**** Data supplied

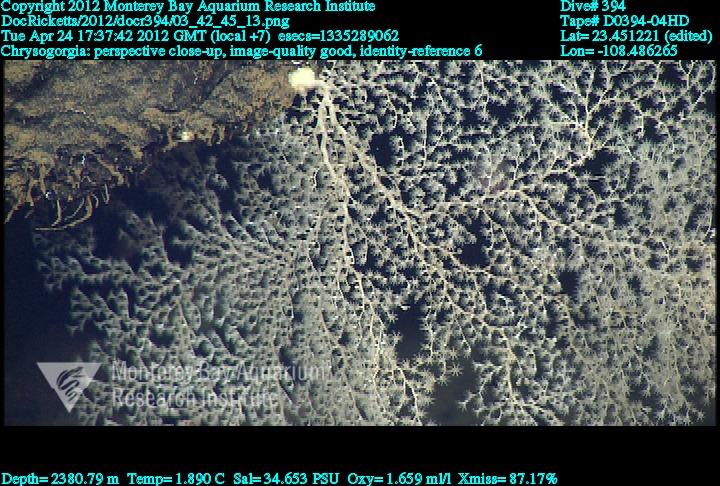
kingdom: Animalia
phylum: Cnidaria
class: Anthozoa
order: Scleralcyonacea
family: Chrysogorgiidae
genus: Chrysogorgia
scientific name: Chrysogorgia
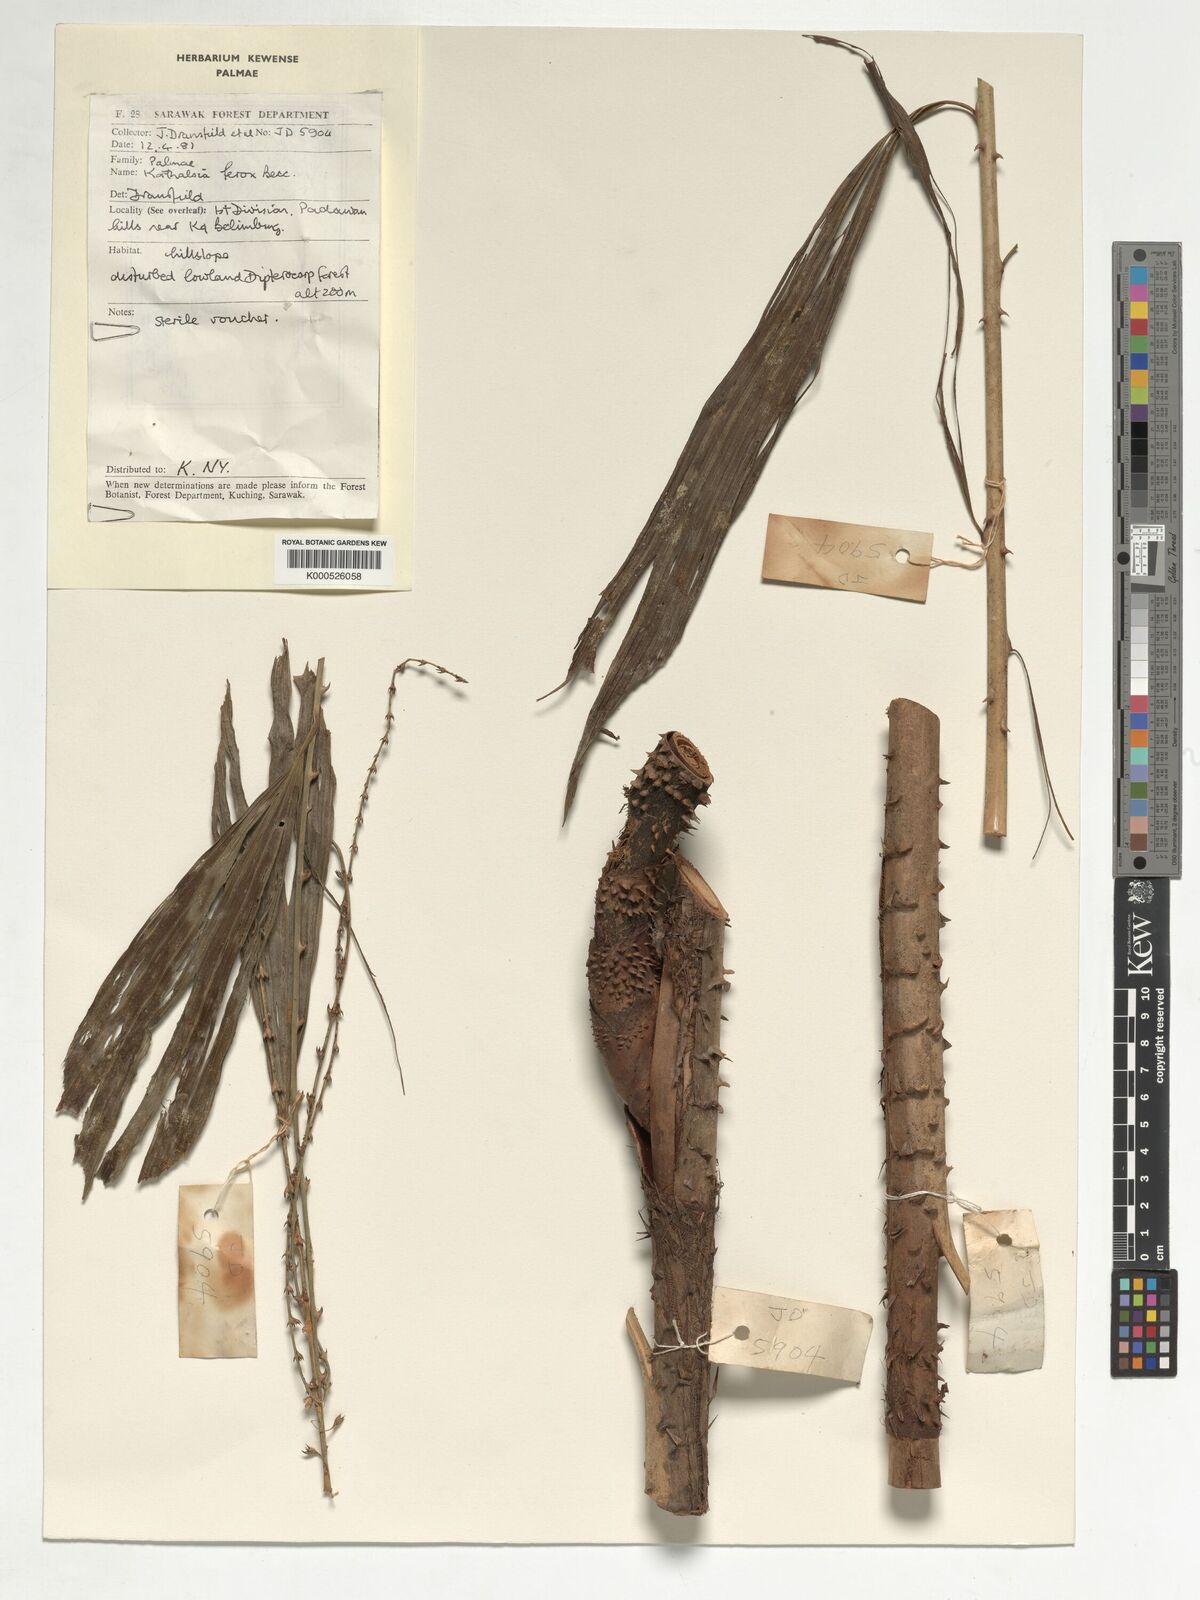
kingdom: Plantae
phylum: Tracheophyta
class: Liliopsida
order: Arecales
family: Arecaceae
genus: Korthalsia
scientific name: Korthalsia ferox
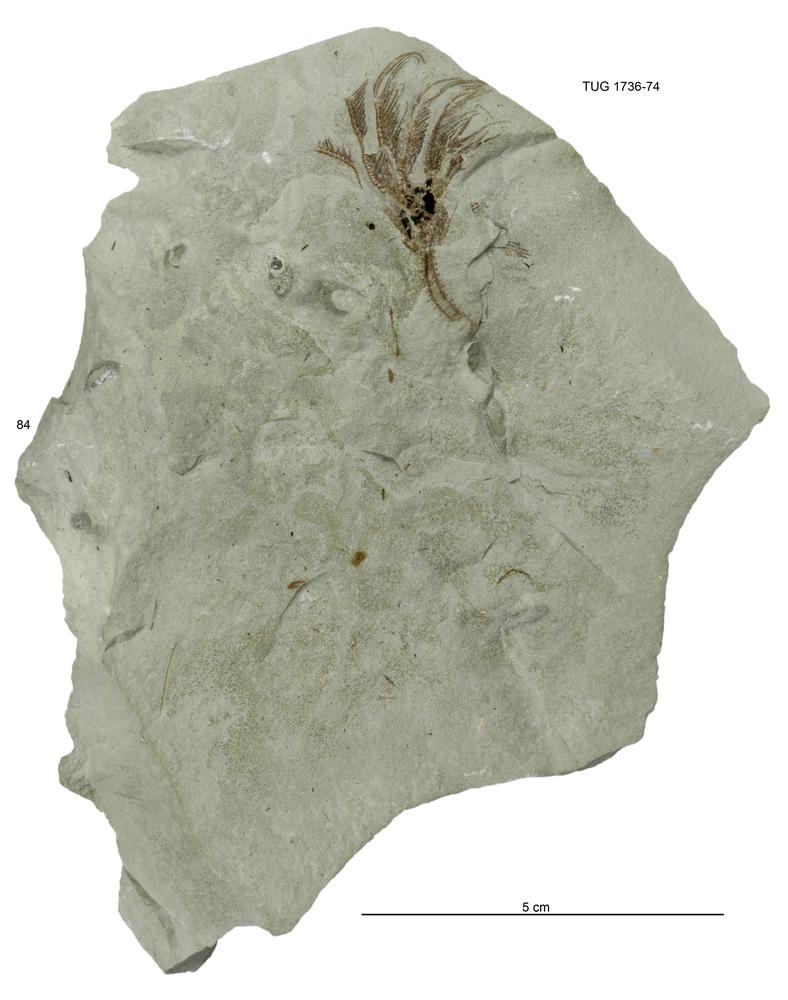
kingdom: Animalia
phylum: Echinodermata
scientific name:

********

[What to do]:
Transcribe the records from the line containing "class: Liliopsida" through the end of the records, including both ends, and leave out the pictures.

[Answer below]:
class: Liliopsida
order: Arecales
family: Arecaceae
genus: Korthalsia
scientific name: Korthalsia ferox
kingdom: Animalia
phylum: Echinodermata
scientific name:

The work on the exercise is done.